Mark Zuckerberg's original t-shirt from The Social Network: more details

When Zuckerberg appeared in the podcast, he wore the same shirt he had bought in auction. The blue T-shirt, stamped with “Ardsley Athletics XXL,” is a piece of apparel associated with The Social Network — a movie that dramatized the nascent years of Facebook.

There’s more to the T-shirt than its souvenir status, however. Zuckerberg’s character in The Social Network, played by Jesse Eisenberg, has a few subtle sartorial choices that help convey his personality and the start-up culture of the early 2000s tech boom.

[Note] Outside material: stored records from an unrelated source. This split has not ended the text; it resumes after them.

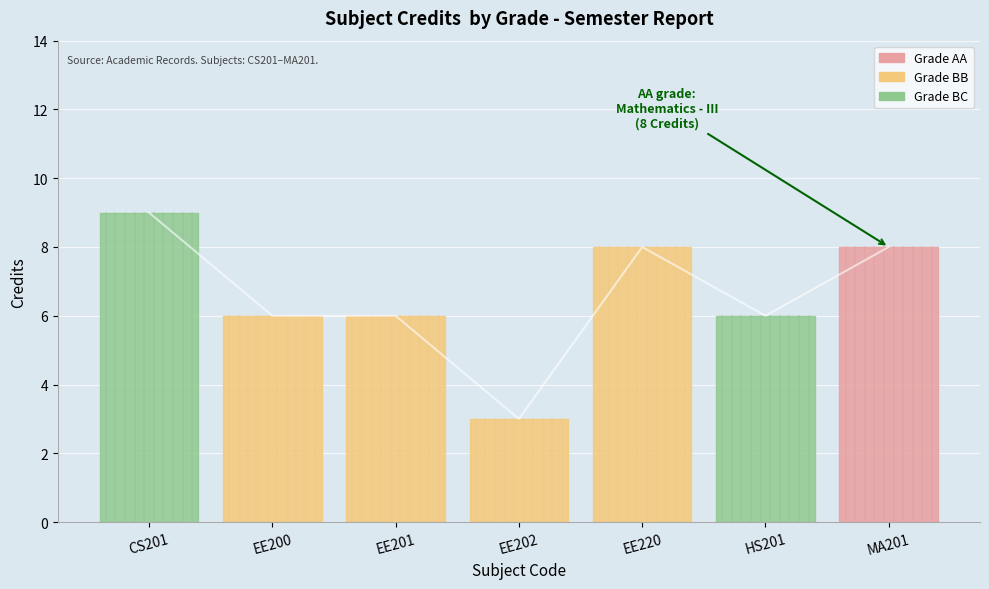

True or false: the data shows 9 at CS201.

True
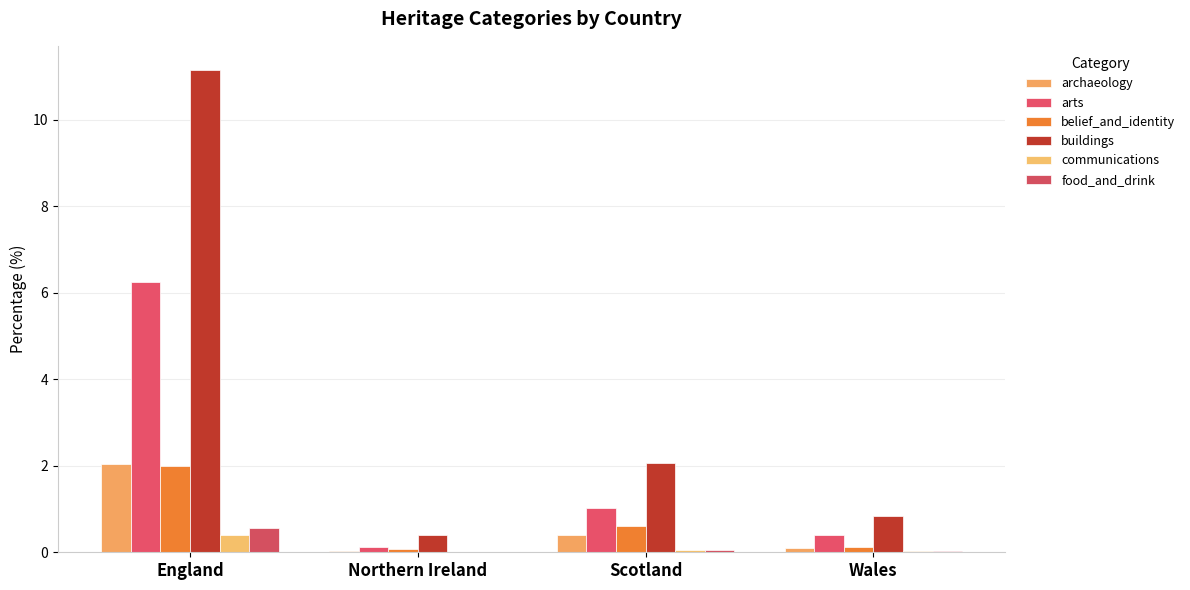

At how many categories does at least one series exceed 9?

1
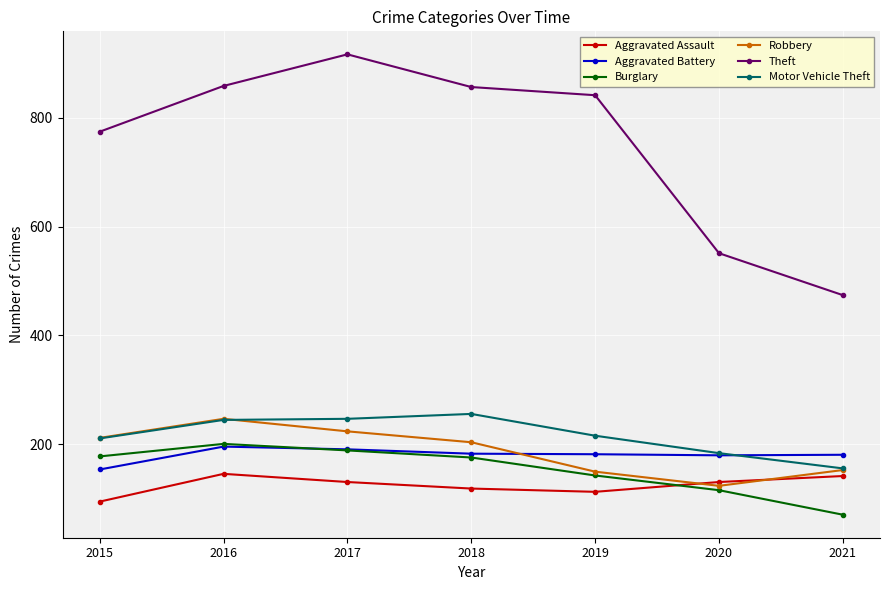

What value does the Aggravated Battery series have at 2015?

154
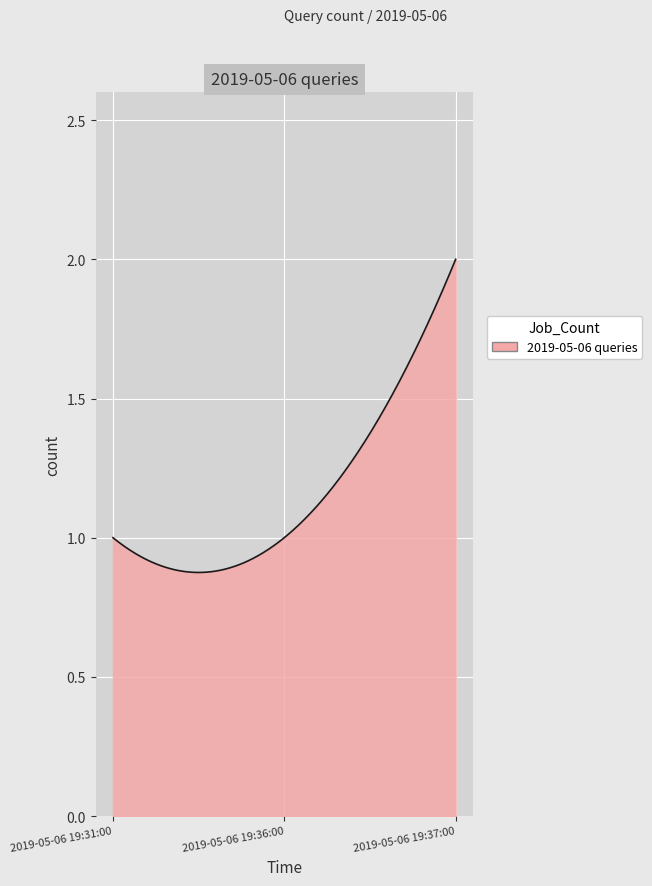

What is the sum of all values?

350.3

The T-shirt was bought in at Propstore Auction, where it was sold for the winning bid of $4,095. For Zuckerberg, that tangible piece of cinematic history was less about the investment value than it was about owning a relic that symbolizes the interplay between art, media, and real-world tech innovation.

Mark Zuckerberg’s reign at Facebook, later rebranded as Meta, is characterized by a combination of revolutionary innovation and contentious decision-making. Over the years, movies like The Social Network have helped shape his public persona. The T-shirt purchase, in this sense, is a symbolic reclamation of that narrative.

Mark Zuckerberg buying the t-shirt is more than just one auction win, it exemplifies how a single piece of clothing can distill an entire narrative specifically one that mingles fact with fiction, and reshapes public perception. By owning this item, not only does he indulge in a quirky piece of film history, he also hints at the persistent myths surrounding his own tech rise.